I can’t tell her that there’s a chance I won’t be back. She’s fragile, and I won’t put those thoughts on her when I don’t even want them myself. But there is something else I need to know before I go.
Looking away because I’m not sure I want to see her reaction, I finally ask, “Did you know an angel came to you when you were pregnant with me?”
She gasps and jerks back. “What?”
At least her shock is genuine.
“I learned yesterday that I was angel-touched,” I tell her, finally meeting her wide stare. “It’s why my wolf is the way it is.”
More tears fill her eyes, and she starts to laugh softly. “How could I have not seen that all these years? Of course you’re angel-touched.” Her hand covers her mouth, and then she freezes. “Oh.”
“Oh? Oh what?” I ask, desperate for any information she can give me.

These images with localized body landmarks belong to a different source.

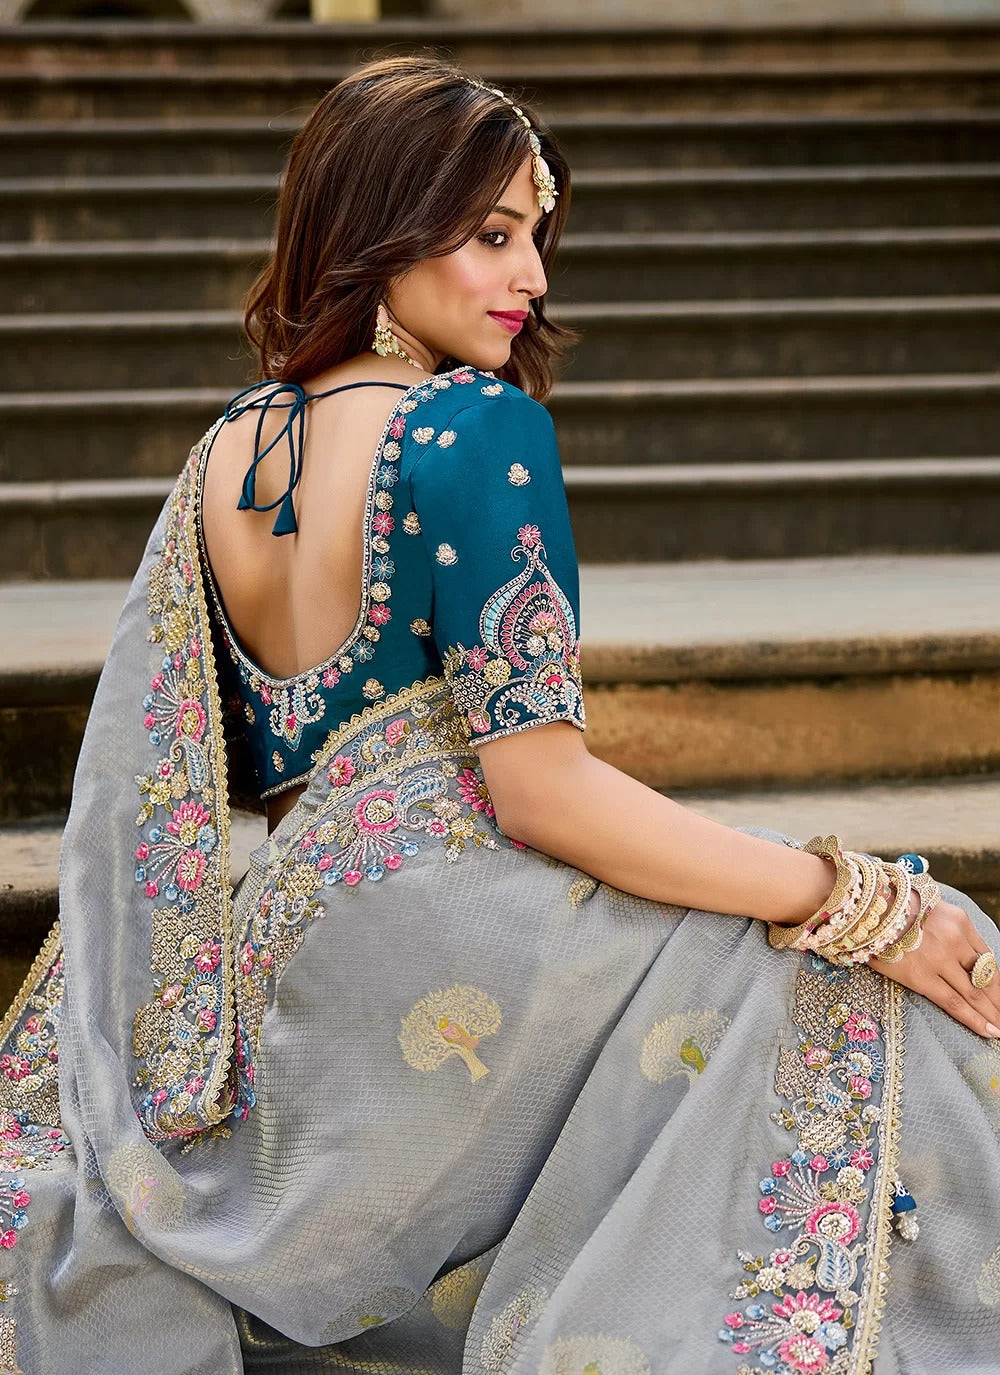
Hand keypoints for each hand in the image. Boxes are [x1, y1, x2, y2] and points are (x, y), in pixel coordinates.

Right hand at [870, 890, 999, 1038]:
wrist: (862, 906)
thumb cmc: (890, 906)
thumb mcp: (928, 906)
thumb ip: (944, 926)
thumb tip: (952, 951)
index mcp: (960, 921)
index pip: (987, 957)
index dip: (996, 980)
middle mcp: (955, 940)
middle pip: (986, 977)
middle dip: (998, 1001)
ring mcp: (940, 960)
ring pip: (975, 993)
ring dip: (991, 1014)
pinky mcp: (921, 977)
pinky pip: (953, 1002)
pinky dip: (973, 1019)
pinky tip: (987, 1030)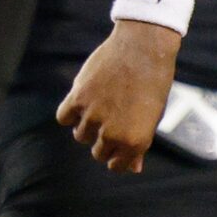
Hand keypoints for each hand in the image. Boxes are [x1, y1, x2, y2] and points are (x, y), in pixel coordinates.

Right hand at [57, 20, 180, 172]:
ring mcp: (93, 116)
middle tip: (114, 119)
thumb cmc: (152, 83)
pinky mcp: (78, 98)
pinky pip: (64, 117)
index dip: (117, 157)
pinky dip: (70, 113)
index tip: (119, 145)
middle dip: (104, 141)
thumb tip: (134, 169)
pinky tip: (83, 101)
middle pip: (98, 152)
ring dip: (88, 126)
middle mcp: (113, 134)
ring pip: (81, 136)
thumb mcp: (152, 117)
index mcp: (135, 142)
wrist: (144, 48)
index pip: (116, 166)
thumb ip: (140, 144)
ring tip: (103, 105)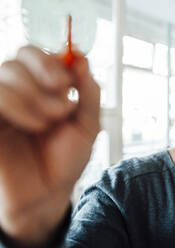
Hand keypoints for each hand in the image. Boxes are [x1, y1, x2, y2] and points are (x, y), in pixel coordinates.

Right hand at [0, 45, 99, 244]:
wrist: (49, 194)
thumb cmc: (66, 159)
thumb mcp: (88, 124)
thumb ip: (89, 92)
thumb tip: (82, 59)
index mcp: (43, 88)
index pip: (36, 54)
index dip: (52, 60)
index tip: (68, 81)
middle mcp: (19, 91)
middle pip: (20, 56)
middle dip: (46, 76)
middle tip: (63, 106)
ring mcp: (2, 105)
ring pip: (6, 73)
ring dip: (34, 96)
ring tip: (50, 122)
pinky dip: (17, 105)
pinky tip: (35, 126)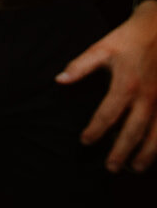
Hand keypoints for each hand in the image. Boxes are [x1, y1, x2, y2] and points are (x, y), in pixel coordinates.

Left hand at [57, 1, 156, 170]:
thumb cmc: (128, 39)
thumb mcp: (101, 48)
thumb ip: (80, 66)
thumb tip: (59, 80)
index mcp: (126, 85)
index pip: (107, 115)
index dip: (95, 130)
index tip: (85, 142)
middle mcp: (146, 98)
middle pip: (133, 132)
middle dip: (121, 151)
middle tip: (110, 167)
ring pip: (155, 135)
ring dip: (146, 154)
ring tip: (134, 168)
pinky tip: (154, 153)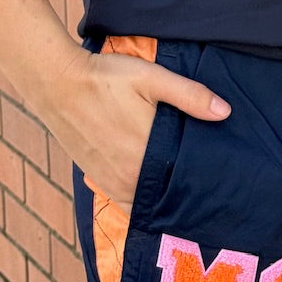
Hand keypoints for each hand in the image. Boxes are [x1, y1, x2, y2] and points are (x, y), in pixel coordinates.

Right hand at [36, 45, 230, 214]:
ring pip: (148, 202)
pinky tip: (157, 194)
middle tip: (210, 189)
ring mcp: (112, 182)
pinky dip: (142, 202)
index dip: (203, 183)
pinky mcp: (98, 179)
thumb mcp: (152, 78)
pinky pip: (126, 202)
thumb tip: (225, 112)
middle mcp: (129, 177)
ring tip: (187, 193)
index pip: (185, 182)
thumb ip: (190, 96)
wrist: (56, 82)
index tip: (221, 182)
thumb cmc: (106, 78)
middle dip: (188, 193)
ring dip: (165, 199)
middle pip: (168, 195)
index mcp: (147, 156)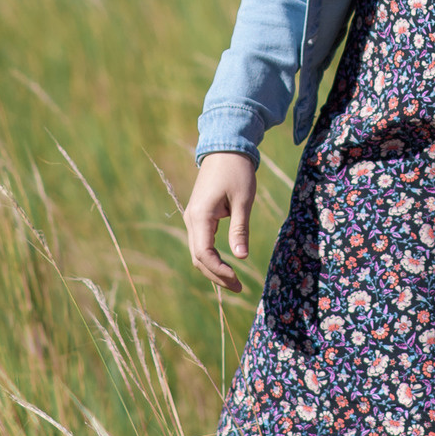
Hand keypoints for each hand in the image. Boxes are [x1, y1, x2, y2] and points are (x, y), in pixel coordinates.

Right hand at [183, 151, 258, 291]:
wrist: (225, 148)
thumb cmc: (237, 171)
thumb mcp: (243, 200)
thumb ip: (240, 229)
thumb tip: (242, 257)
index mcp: (200, 216)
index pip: (203, 253)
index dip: (218, 270)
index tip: (237, 279)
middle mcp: (191, 219)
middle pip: (198, 258)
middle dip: (216, 275)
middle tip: (239, 287)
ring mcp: (193, 218)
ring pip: (198, 252)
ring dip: (214, 269)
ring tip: (234, 281)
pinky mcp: (199, 216)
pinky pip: (201, 243)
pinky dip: (212, 257)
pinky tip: (226, 265)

Her body relaxes, and she falls back onto the couch. “There was a woman. She found me crying in town one day. I don’t even remember what I was out getting, but it was the morning after the first time Samuel hit me. I broke a glass and… Anyway, she hugged me and, at the time, I thought my desperation for love was just getting the better of me, but now, I understand. Her touch not only healed my physical wounds that day, but made sure my baby would have the ability to survive the hell we lived in.”
Mom’s grief is outshined by the memory and, at least for the moment, she’s not hurting.
“Thank you for sharing that with me,” I say sincerely. I hate to leave her now, but time isn’t on our side. We need to find Kel before she gets any stronger or decides to come here. “I’m going to say goodbye to Peter, and then I need to leave, but I’ll be back as soon as I can be.”
She sits back up and hugs me with more strength than I’ve felt from my mother in far too long. “I love you, Spencer. You’re going to be okay.”
It’s not the first time she’s said that, and I hope like hell she’s right, because it feels as if I’ve only just started living. I’m nowhere near ready to be done.